The state can visualise how much development we could have done if the previous government had not left us this legacy, said Badal in the House.
He said with Rs 10,530 crore, the government could have built two four-lane highways, three medical colleges, a 100-bedded hospital, senior secondary school, ITI in each constituency, two 500-acre industrial parks and a Rs 1,000 crore dedicated corpus fund for farm research.
This (Rs 10,530 crore) is only one sixth of the total burden of Rs 57,358 crore that each Punjabi will have to discharge till September 2034, he said.
Just imagine, six times of the above infrastructure that we could have created had this deal not been signed by the previous government. Just calculate the economic multiplier effect of this huge capital investment that could have happened, he said.
The legacy debt of Rs 30,000 crore was created by the erstwhile SAD-BJP government which, in the last leg of its tenure in 2017, had persuaded the Centre to convert the CCL gap into a clean long term loan for the state.
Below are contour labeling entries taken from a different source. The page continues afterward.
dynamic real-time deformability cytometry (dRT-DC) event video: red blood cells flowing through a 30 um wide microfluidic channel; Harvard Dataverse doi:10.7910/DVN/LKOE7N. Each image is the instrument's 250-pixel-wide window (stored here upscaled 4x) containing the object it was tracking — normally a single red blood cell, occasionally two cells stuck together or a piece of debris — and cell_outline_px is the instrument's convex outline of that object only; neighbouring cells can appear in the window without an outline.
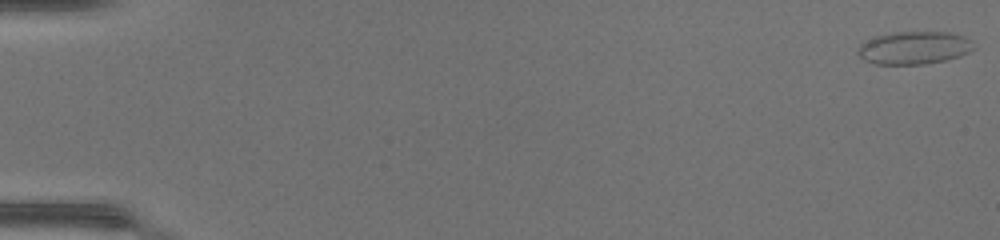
{"species": "common noctule bat (a hibernating species)", "species_latin": "Nyctalus noctula", "temperature_condition": "warm", "stored_images_in_passage": 49, "camera_frame_rate_fps": 3000, "um_per_image_px": 0.085, "animal": {"sex": "female", "body_mass_g": 17.0, "forearm_length_mm": 48.0}, "frame": {"image": 1, "passage_image": 1, "time_ms": 0.0, "image_size_px": [1000, 240], "cell_outline_px": [[976, 48], [960, 56], [944, 60], [920, 64], [876, 64], [864, 60], [856, 52], [860, 44], [876, 36], [896, 32], [948, 32], [964, 36], [972, 40]], "centroid_in_image_um": [77.72, 4.06], "position_along_channel_um": 7.3, "area_um2": 22.08}}
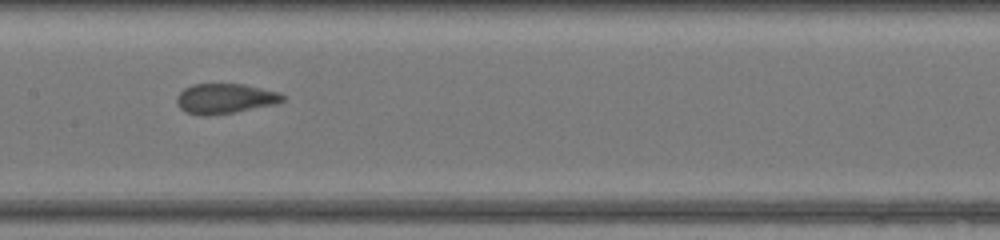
{"frame": {"image": 2, "passage_image": 26, "time_ms": 8.333, "image_size_px": [1000, 240], "cell_outline_px": [[284, 100], [276, 104], [236, 112], [204, 116], [200, 116], [188, 112], [180, 108], [176, 100], [176, 96], [184, 88], [192, 84], [244, 84], [280, 92], [284, 96]], "centroid_in_image_um": [19.13, 8.38], "position_along_channel_um": 188.3, "area_um2": 18.61}}
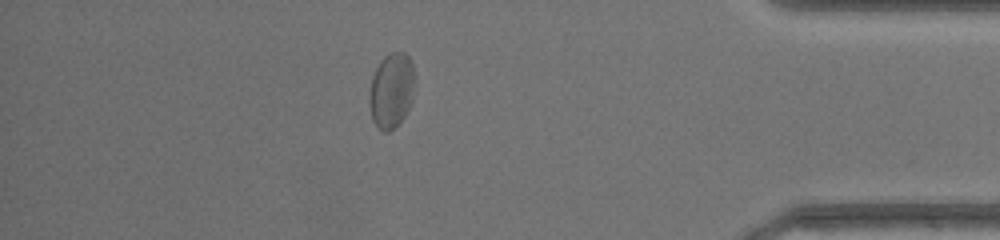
{"frame": {"image": 3, "passage_image": 43, "time_ms": 14.0, "image_size_px": [1000, 240], "cell_outline_px": [[416, 84], [412, 100], [404, 116], [388, 132], [384, 132], [372, 120], [368, 104], [372, 76], [380, 60], [388, 52], [404, 52], [412, 60]], "centroid_in_image_um": [33.28, 7.63], "position_along_channel_um": 401.9, "area_um2": 20.11}, "authors_computed_cell_mechanics": {"area_um2": 18.9006, "velocity_mm_per_s": 4.3755, "shape_relaxation_time_tau1_ms": 6.1115, "shape_relaxation_time_tau2_ms": null, "deformation_change_tau1": 0.1212, "deformation_change_tau2": null}}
The debt servicing of this amount would alone amount to Rs 3,240 crore per annum till September 2034. This will result in a total outflow of Rs 57,358 crore during the repayment tenure of the loan.
The CCL debt account arose because of the mismatch between cash credit availed for procuring wheat and paddy and foodgrain stocks in the account books of the state procurement agencies since 2004.
The Rs 31,000 crore included Rs 12,000 crore principal and Rs 19,000 crore interest and Punjab has been paying Rs 3,240 crore interest per annum on it which it has to pay for 20 years.